Yeah I hear what you're saying. Obviously your monthly bill once you get past the proration/changeover wont be anywhere near $148, but like the OP's concern, you just wanna know why it's far more than you expected right at the moment.


----------



## DoyleS (Oct 21, 2002)

OK here are the number from my current bill minus the prorations.

DISH NETWORK DVR SERVICEFEE	5.98
HD ENABLING FEE 6.00
SAN FRANCISCO CA LOCALS	5.99
ADDL RECEIVER ACCESS FEE	10.0 ( two 508s)
CBS HIGH DEFINITION WEST	0.0
DISH NETWORK HD PACKAGE	9.99
VOOM ORIGINAL 5.00

LEASE EQUIPMENT UPGRADE	299.99

So, from this standpoint, I don't see any errors or things that give me heartburn in my billing. I just need to look at whether to switch to HD Gold. HD Gold would not be a downgrade because Gold is the 180 package which is what I currently have. As you say, they will credit me with the prepaid money and then I'll have a bunch more prorations for the switch to HDGold. Then I assume they will keep my money and just eat away at it for the next bunch of months at the new rate. 

..Doyle


----------



## CABill (Mar 20, 2005)

DoyleS said:


> OK here are the number from my current bill minus the prorations.
> 
> HD Gold would not be a downgrade because Gold is the 180 package which is what I currently have.

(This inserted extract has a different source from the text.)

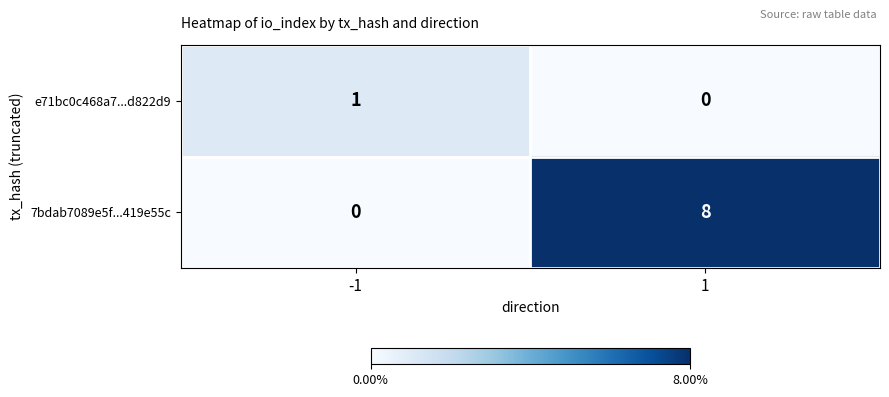

What is the maximum value shown in the chart?

8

Thanks. The LACK of a $6 Lease fee in the current stuff is what I wanted to see. Now if you didn't also have any
ADDL RECEIVER ACCESS FEE 
is where it would most interest me - when the 622 is the only receiver.

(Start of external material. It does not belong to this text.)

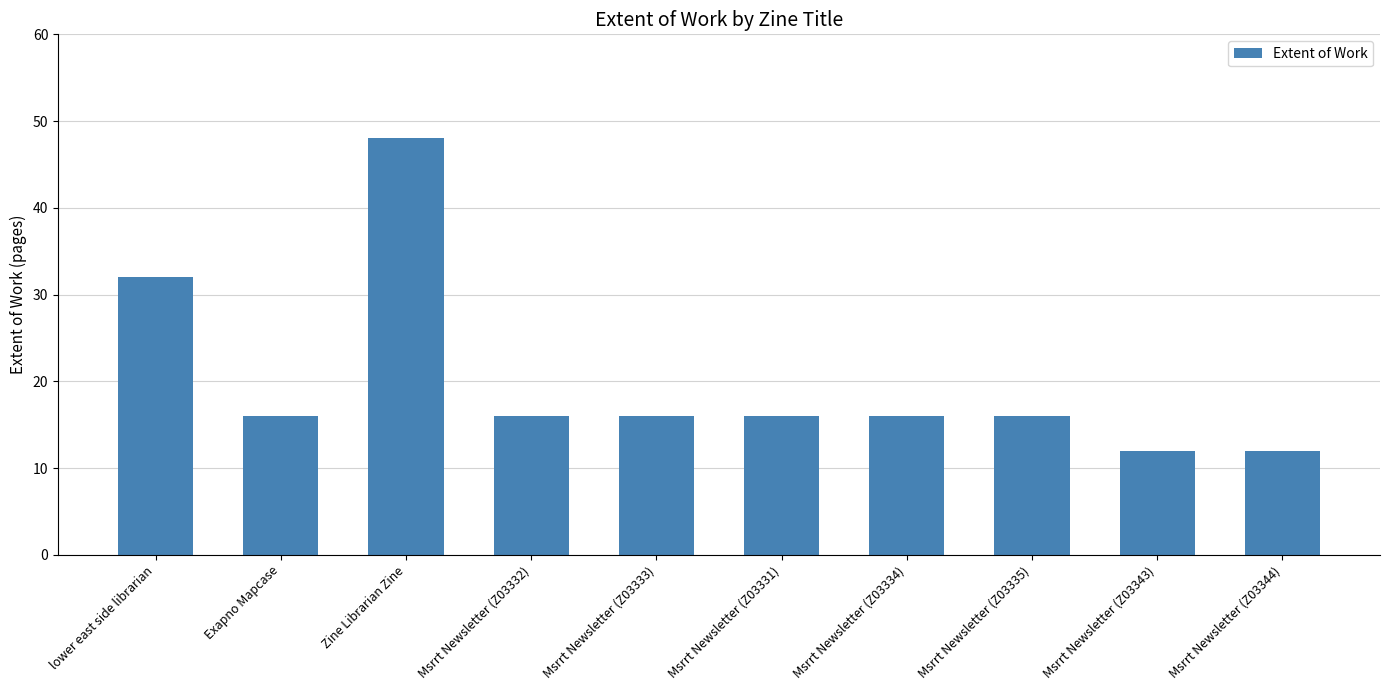

How many bars are there in total?

10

I screwed up the "Gold" downgrade. You'd said 180 to 120 and I should have said HD Silver (120). If you were going to do 180->120, doing it when you switch to DishHD would be a likely time for them to waive a $5 downgrade fee. Gold/Silver, you can recover most of the "lock in current price" savings since they credit you with a prorated amount of the new AT180 pricing. That just sits as a big credit balance to be conumed monthly as you suggested.


----------